# ICHEP 2020

28 July 2020 to 6 August 2020
virtual conference
Europe/Prague timezone

## HERA data on azimuthal decorrelation and charged particle multiplicity spectra probing QCD dynamics and quantum entanglement effects

28 Jul 2020, 17:40
20m
virtual conference

#### virtual conference

Talk 06. Strong Interactions and Hadron Physics

### Speakers

Dr Zhoudunming Tu (BNL) Zhoudunming Tu (BNL)

### Description

The azimuthal decorrelation angle between the leading jet and scattered lepton in deep inelastic scattering is studied with the ZEUS detector at HERA. The data was taken in the HERA II data-taking period and corresponds to an integrated luminosity of 330 pb${}^{−1}$. Azimuthal angular decorrelation has been proposed to study the
$Q^2$ dependence of the evolution of the transverse momentum distributions (TMDs) and understand the small-x region, providing unique insight to nucleon structure. Previous decorrelation measurements of two jets have been performed in proton-proton collisions at very high transverse momentum; these measurements are well described by perturbative QCD at next-to-leading order. The azimuthal decorrelation angle obtained in these
studies shows good agreement with predictions from Monte Carlo models including leading order matrix elements and parton showers.

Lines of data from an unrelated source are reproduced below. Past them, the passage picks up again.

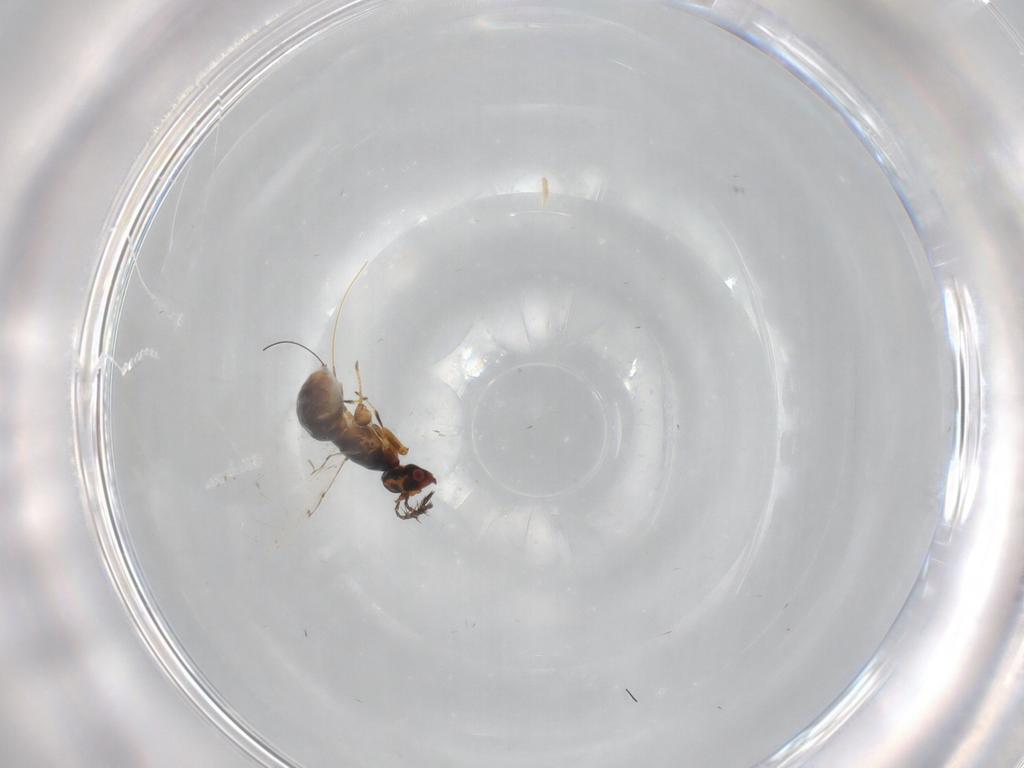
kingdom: Animalia
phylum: Arthropoda
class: Insecta
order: Hymenoptera
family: Agaonidae
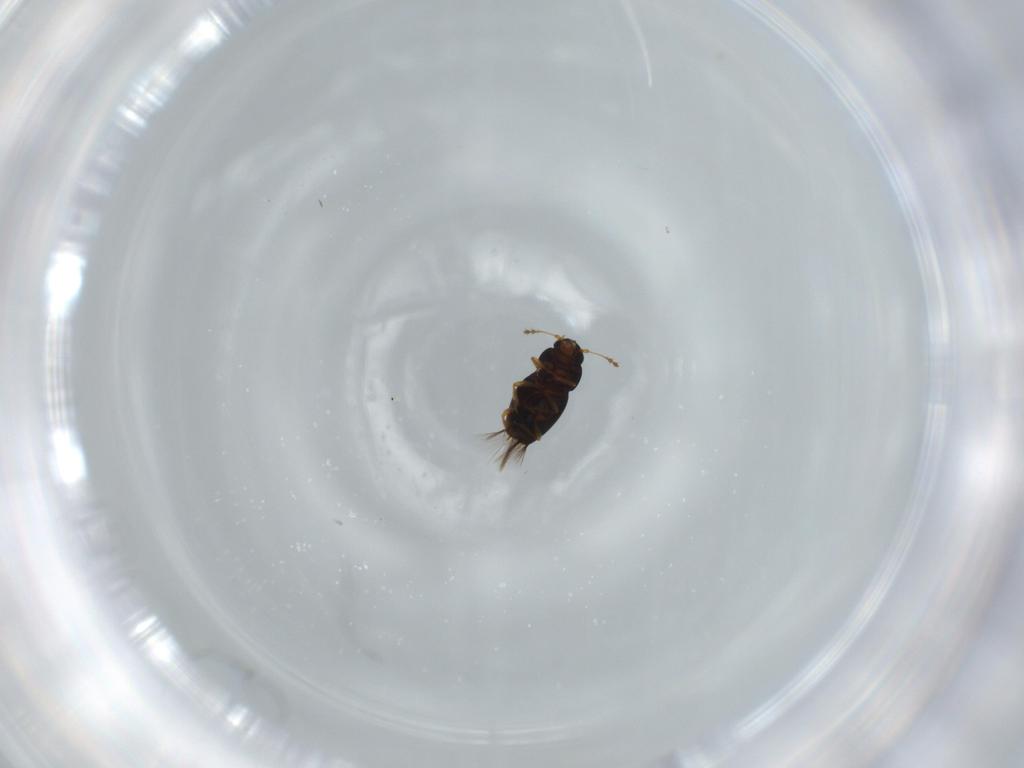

New experimental data on charged particle multiplicity distributions are presented, covering the kinematic ranges in momentum transfer $5 < Q^2 < 100$ GeV${}^{2}$ and inelasticity $0.0375 < y < 0.6$. The data were recorded with the H1 experiment at the HERA collider in positron-proton collisions at a centre-of-mass energy of 320 GeV. Charged particles are counted with transverse momenta $P_T > 150$ MeV and pseudorapidity $−1.6 < \eta_{lab} < 1.6$ in the laboratory frame, corresponding to high acceptance in the current hemisphere of the hadronic centre-of-mass frame. Charged particle multiplicities are reported on a two-dimensional grid of $Q^2$, y and on a three-dimensional grid of $Q^2$, y, η. The observable is the probability P(N) to observe N particles in the given $\eta$ region. The data are confronted with predictions from Monte Carlo generators, and with a simplistic model based on quantum entanglement and strict parton-hadron duality.